Oh yeah and Bob the Rapist Skull is inherited from the wizard and always wants terrible things. Harry the actual magic geek writes down every spell the skull tells him and does his best to try to work things out on his own, and usually barters for a week to get a new potion recipe when he wants one until he’s talked the skull down to Shades of Grey style stuff. The love potion still happens (all bad things with Bob happen when Harry needs something and Bob knows it), but Harry is actually disgusted rather than mildly disapproving of the effort, and Bob spends the next couple days trying to tempt him into using it or selling it for cash. Harry also doesn’t leave it out – but Bob directs Rodriguez to it when she comes down looking for the escape potion.
This alone would show Harry is a basically decent person surrounded by terrible influences.
Also, maybe play up the stakes Harry lets Bob out over – like, Bob demands a week, Harry says twelve hours, Bob says Harry’s got to agree or Harry and his girlfriend die horribly, Harry says he knows what Bob could do with a week and he’d rather just two people die.
Hm. And maybe Morgan fits into this as well. Morgan thinks Harry’s scum just for keeping the skull…refusing to consider the position Harry’s in as an untrained wizard with no other source for magic. Refusing to consider just why witches so inevitably turn on whatever man teaches them. (And everyone knows they’re so manipulative, and listening to Eve was Adam’s mistake. Morgan is proud to go years at a time without hearing a woman speak.) Refusing to consider how, in general, the way the council’s set up isn’t about stopping black magic but preserving the existing power structure. Morgan really does care about the abuses of black magic, he really does want to help people, but the things he believes are true don’t match the world, so he finds himself stalking an innocent person and threatening them with death every few minutes, all while Harry actually helps people.

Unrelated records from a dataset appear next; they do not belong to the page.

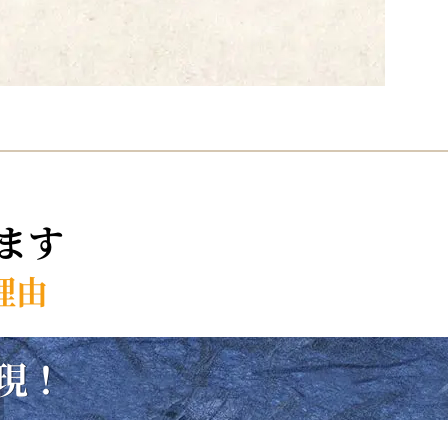
ます
理由
現！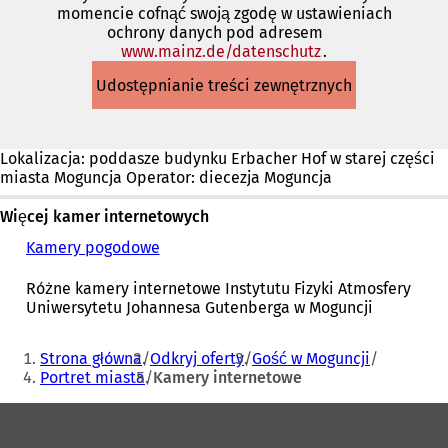
momencie cofnąć swoją zgodę w ustawieniach
ochrony danych pod adresem
www.mainz.de/datenschutz
(Otwiera
.
się
Udostępnianie treści zewnętrznych
w
nowej
karcie)
Lokalizacja: poddasze budynku Erbacher Hof w starej części
miasta Moguncja Operator: diecezja Moguncja
Więcej kamer internetowych
Kamery pogodowe
(
O
t
Różne kamery internetowe Instytutu Fizyki Atmosfery
w
Uniwersytetu Johannesa Gutenberga w Moguncji
i
e
Jesteś
Strona główna
Odkryj oferty
Gość w Moguncji
r
tutaj:
Portret miasta
Kamery internetowe
a
s
Obszar
i
ę
stóp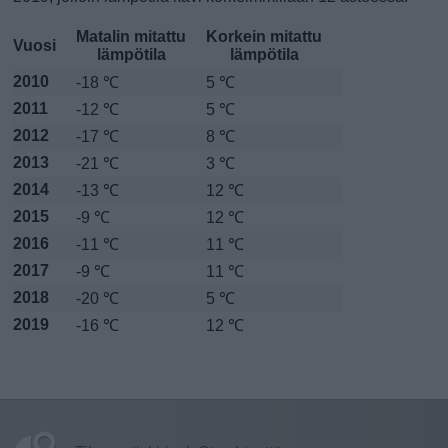
Matalin mitattu
Korkein mitattu
Vuosi
lämpötila
lämpötila
2010
-18 ℃
5 ℃
2011
-12 ℃
5 ℃
2012
-17 ℃
8 ℃
2013
-21 ℃
3 ℃
2014
-13 ℃
12 ℃
2015
-9 ℃
12 ℃
2016
-11 ℃
11 ℃
2017
-9 ℃
11 ℃
2018
-20 ℃
5 ℃
2019
-16 ℃
12 ℃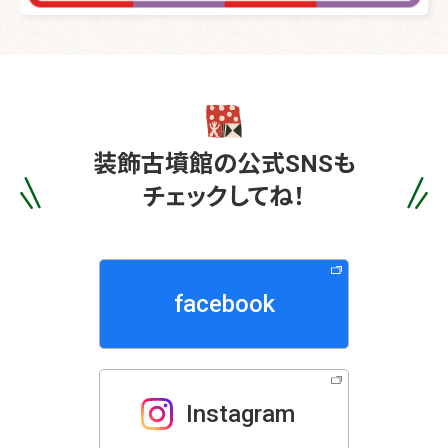
装飾古墳館の
公式SNSも
チェックしてね！
facebook
Instagram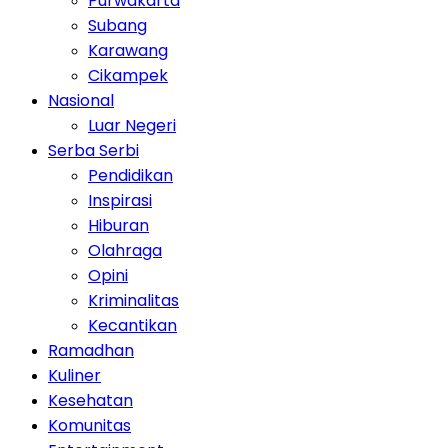
Purwakarta
Subang
Karawang
Cikampek
Nasional
Luar Negeri
Serba Serbi
Pendidikan
Inspirasi
Hiburan
Olahraga
Opini
Kriminalitas
Kecantikan
Ramadhan
Kuliner
Kesehatan
Komunitas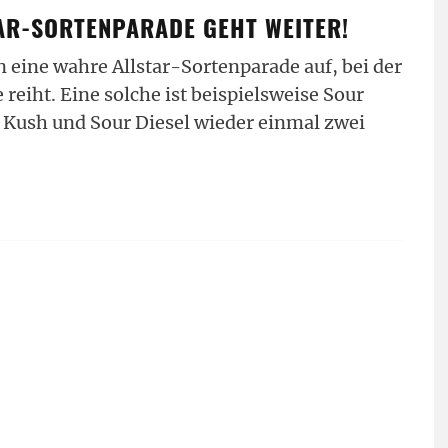
AR-SORTENPARADE GEHT WEITER!
n eine wahre Allstar-Sortenparade auf, bei der
reiht. Eine solche ist beispielsweise Sour
y Kush und Sour Diesel wieder einmal zwei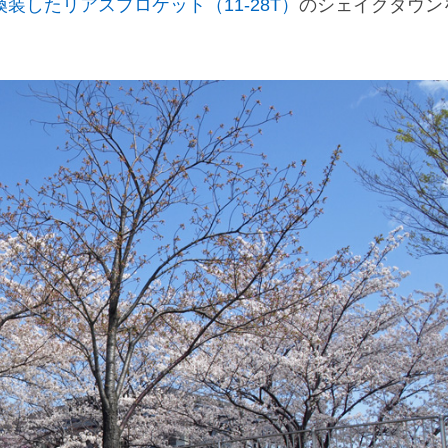
換装したリアスプロケット（11-28T）
のシェイクダウン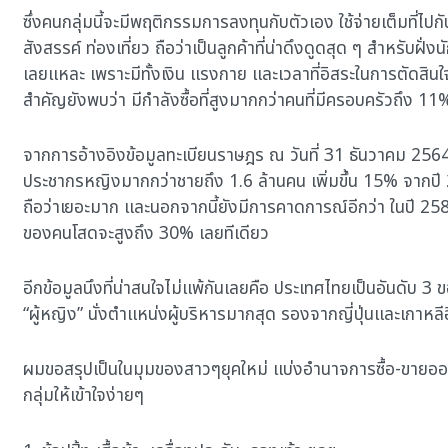
ซึ่งคนกลุ่มนี้จะมีพฤติกรรมการลงทุนกับตัวเอง ใช้จ่ายเต็มที่ไปก
สังสรรค์ ท่องเที่ยว ถือว่าเป็นลูกค้าที่น่าดึงดูดสุด ๆ สำหรับฝั
เลยแหละ เพราะมีทั้งเงิน แรงกาย และเวลาที่อิสระในการตัดสินใจใช
สำคัญยังพบว่า มีกำลังซื้อที่สูงมากกว่าคนที่มีครอบครัวถึง 11
จากการอ้างอิงข้อมูลทะเบียนราษฎร ณ วันที่ 31 ธันวาคม 2564
ประชากรหญิงมากกว่าชายถึง 1.6 ล้านคน เพิ่มขึ้น 15% จากปี 
ถือว่าเยอะมาก และนอกจากนี้ยังมีการคาดการณ์อีกว่า ในปี 25
ของคนโสดจะสูงถึง 30% เลยทีเดียว
อีกข้อมูลนึงที่น่าสนใจไม่แพ้กันเลยคือ ประเทศไทยเป็นอันดับ 3 ขอ
“ผู้หญิง” นั่งตำแหน่งผู้บริหารมากสุด รองจากญี่ปุ่นและเกาหล
ผมขอสรุปเป็นในมุมของสาวๆยุคใหม่ แบ่งอำนาจการซื้อ-ขายออ
กลุ่มให้เข้าใจง่ายๆ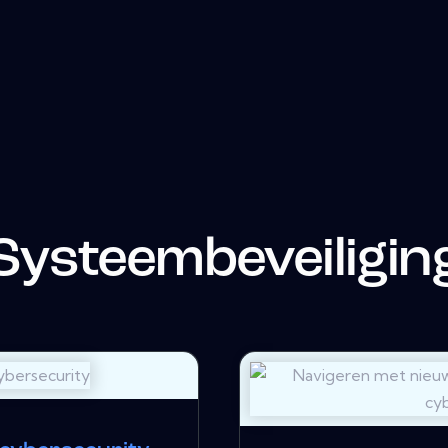
Systeembeveiligin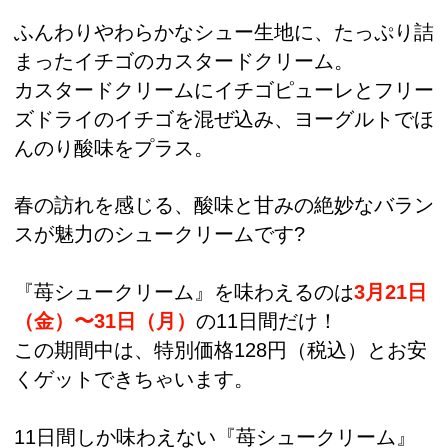
ふんわりやわらかなシュー生地に、たっぷり詰
まったイチゴのカスタードクリーム。
カスタードクリームにイチゴピューレとフリー
ズドライのイチゴを混ぜ込み、ヨーグルトでほ
んのり酸味をプラス。
春の訪れを感じる、酸味と甘みの絶妙なバラン
スが魅力のシュークリームです?
『苺シュークリーム』を味わえるのは
3月21日
（金）〜31日（月）
の11日間だけ！
この期間中は、特別価格128円（税込）とお安
くゲットできちゃいます。
11日間しか味わえない『苺シュークリーム』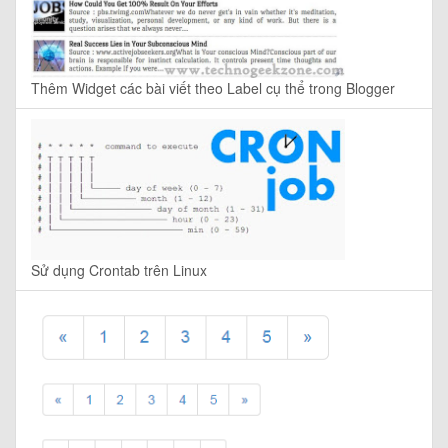
Thêm Widget các bài viết theo Label cụ thể trong Blogger
Sử dụng Crontab trên Linux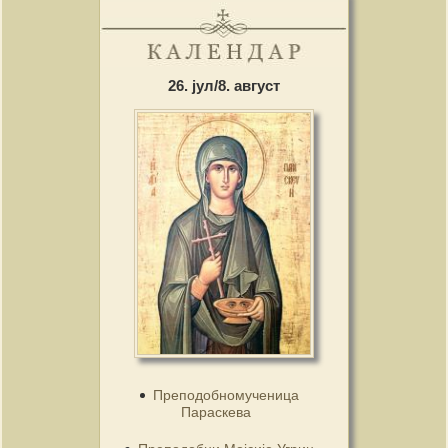
26. јул/8. август
Преподобномученица
Параскева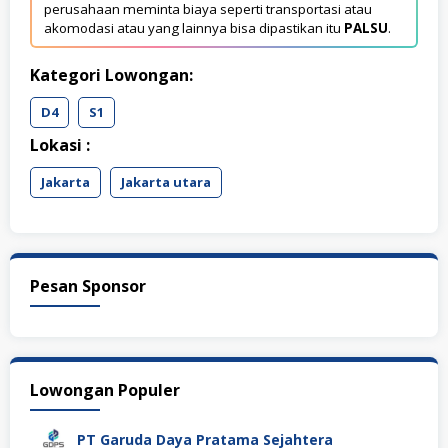
perusahaan meminta biaya seperti transportasi atau
akomodasi atau yang lainnya bisa dipastikan itu
PALSU
.
Kategori Lowongan:
D4
S1
Lokasi :
Jakarta
Jakarta utara
Pesan Sponsor
Lowongan Populer
PT Garuda Daya Pratama Sejahtera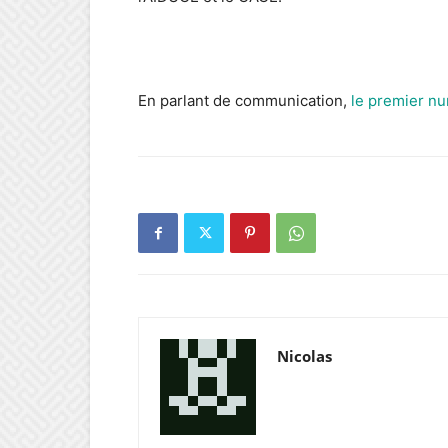
En parlant de communication,
le premier n
Nicolas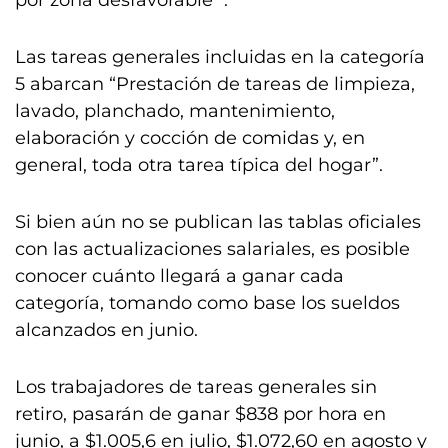
por zona desfavorable’”.
Las tareas generales incluidas en la categoría
5 abarcan “Prestación de tareas de limpieza,
lavado, planchado, mantenimiento,
elaboración y cocción de comidas y, en
general, toda otra tarea típica del hogar”.
Si bien aún no se publican las tablas oficiales
con las actualizaciones salariales, es posible
conocer cuánto llegará a ganar cada
categoría, tomando como base los sueldos
alcanzados en junio.
Los trabajadores de tareas generales sin
retiro, pasarán de ganar $838 por hora en
junio, a $1.005,6 en julio, $1.072,60 en agosto y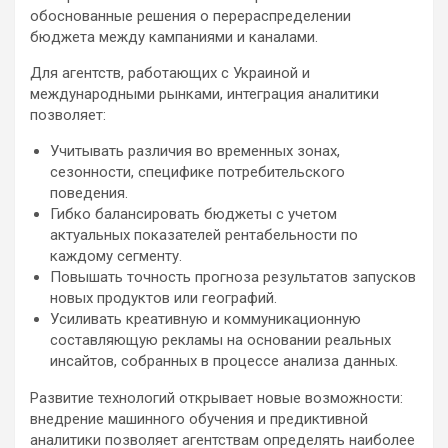
обоснованные решения о перераспределении
бюджета между кампаниями и каналами.
Для агентств, работающих с Украиной и
международными рынками, интеграция аналитики
позволяет:
Учитывать различия во временных зонах,
сезонности, специфике потребительского
поведения.
Гибко балансировать бюджеты с учетом
актуальных показателей рентабельности по
каждому сегменту.
Повышать точность прогноза результатов запусков
новых продуктов или географий.
Усиливать креативную и коммуникационную
составляющую рекламы на основании реальных
инсайтов, собранных в процессе анализа данных.
Развитие технологий открывает новые возможности:
внедрение машинного обучения и предиктивной
аналитики позволяет агентствам определять наиболее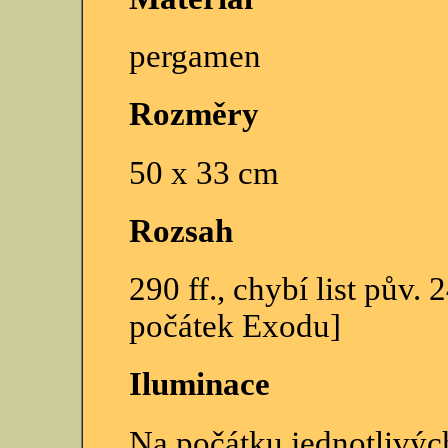
pergamen
Rozměry
50 x 33 cm
Rozsah
290 ff., chybí list pův.
počátek Exodu]
Iluminace
Na počátku jednotlivýc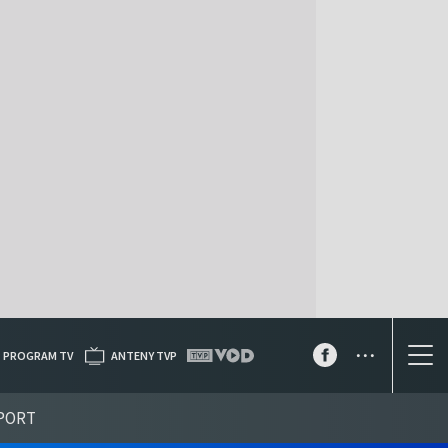
...
PROGRAM TV
ANTENY TVP
PORT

But maybe that’s who Morgan used to be. If Harry keeps trying to fit in with the few friendly wizards, keeps salving his pride by thinking how magic means he’s just so much better than other people, gives up on trying to fit into the mundane world and focuses on issues the council cares about… Right now what keeps him from completely accepting the council’s ideas is his resentment over how they treated him. But he seems to accept their rules are basically right, and he certainly wants to prove himself to them enough that they don’t kill him, and doing stuff like putting his name in the phonebook seem more like teenage rebellion than a real rejection of what they stand for. There’s different kinds of temptations. The skull is easy to see. It’s the other stuff that’s the real danger.